#### [Görev]
Davalının iflasını anlatan mahkeme yazısını kaldığı yerden sürdürün.

___ Okuma Parçası

Dosyada, davalı taraf başlangıçta vekil ile temsil edilmiş, davalı vekili tarafından —–karar sayılı dosyası ile iflasına karar verildiği, iflas kararı sonrasında —- dosyası ile iflas dosyasının açıldığı bu sebeple davanın iflas idaresine ihbarına karar verilmesi talepli beyan dilekçesi sunması üzerine gerekli yazışmalar yapılmış, tasfiye işlemlerinin —– tarafından yürütüldüğü anlaşıldığından, ilgili ——eklenmiş, iflas idaresine usulüne uygun tebligat yapılarak taraf teşkili sağlanmış, davalı tarafın iflas idaresi ile temsil edilmesine bağlı olarak TBK 513 maddesi gereği davalı vekilinin görevinin iflas nedeni ile kendiliğinden sona erdiği, aşamalarda — taraf teşkili yönünden gerekli tebligatların yapıldığı anlaşıldığından vekalet görevi sona eren davalı vekilinin —- silinmesine karar verilerek yargılamaya devam olunmuştur.

______
___ Çıkarılan Bilgiler

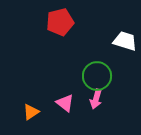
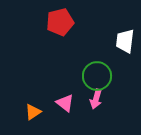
white trapezoid: rotated 100 degrees counterclockwise
orange triangle: moved 2 px right
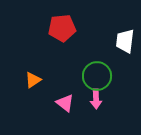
red pentagon: moved 2 px right, 6 px down; rotated 8 degrees clockwise
pink arrow: rotated 18 degrees counterclockwise
orange triangle: moved 32 px up
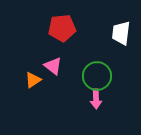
white trapezoid: moved 4 px left, 8 px up
pink triangle: moved 12 px left, 37 px up
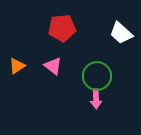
white trapezoid: rotated 55 degrees counterclockwise
orange triangle: moved 16 px left, 14 px up
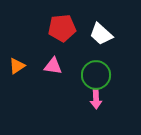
white trapezoid: moved 20 px left, 1 px down
pink triangle: rotated 30 degrees counterclockwise
green circle: moved 1 px left, 1 px up
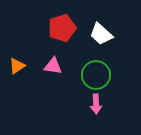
red pentagon: rotated 12 degrees counterclockwise
pink arrow: moved 5 px down
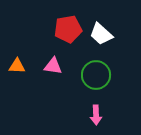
red pentagon: moved 6 px right, 1 px down; rotated 8 degrees clockwise
orange triangle: rotated 36 degrees clockwise
pink arrow: moved 11 px down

______

#### [Çözümlü Alıştırma]
Dosyada, açılış tarihi itibariyle davanın, tensip tutanağında her ne kadar yazılı usule tabi olduğu belirtilmiş ise de, 7251 sayılı kanun değişikliğinde de belirtildiği gibi, kanun değişikliğinden sonra miktar itibariyle ——- altında kalan iş bu davanın, 6100 sayılı HMK’nın 320’inci maddesi gereğince basit yargılamaya tabi olduğu ve HMK uyarınca dava hakkında HMK’nın 316-322 maddelerinde düzenlenen basit yargılama usulünün uygulanması gerektiği anlaşıldığından, 7251 sayılı kanun değişikliği ile birlikte yargılamaya, basit yargılama usulüne göre devam olunmuştur.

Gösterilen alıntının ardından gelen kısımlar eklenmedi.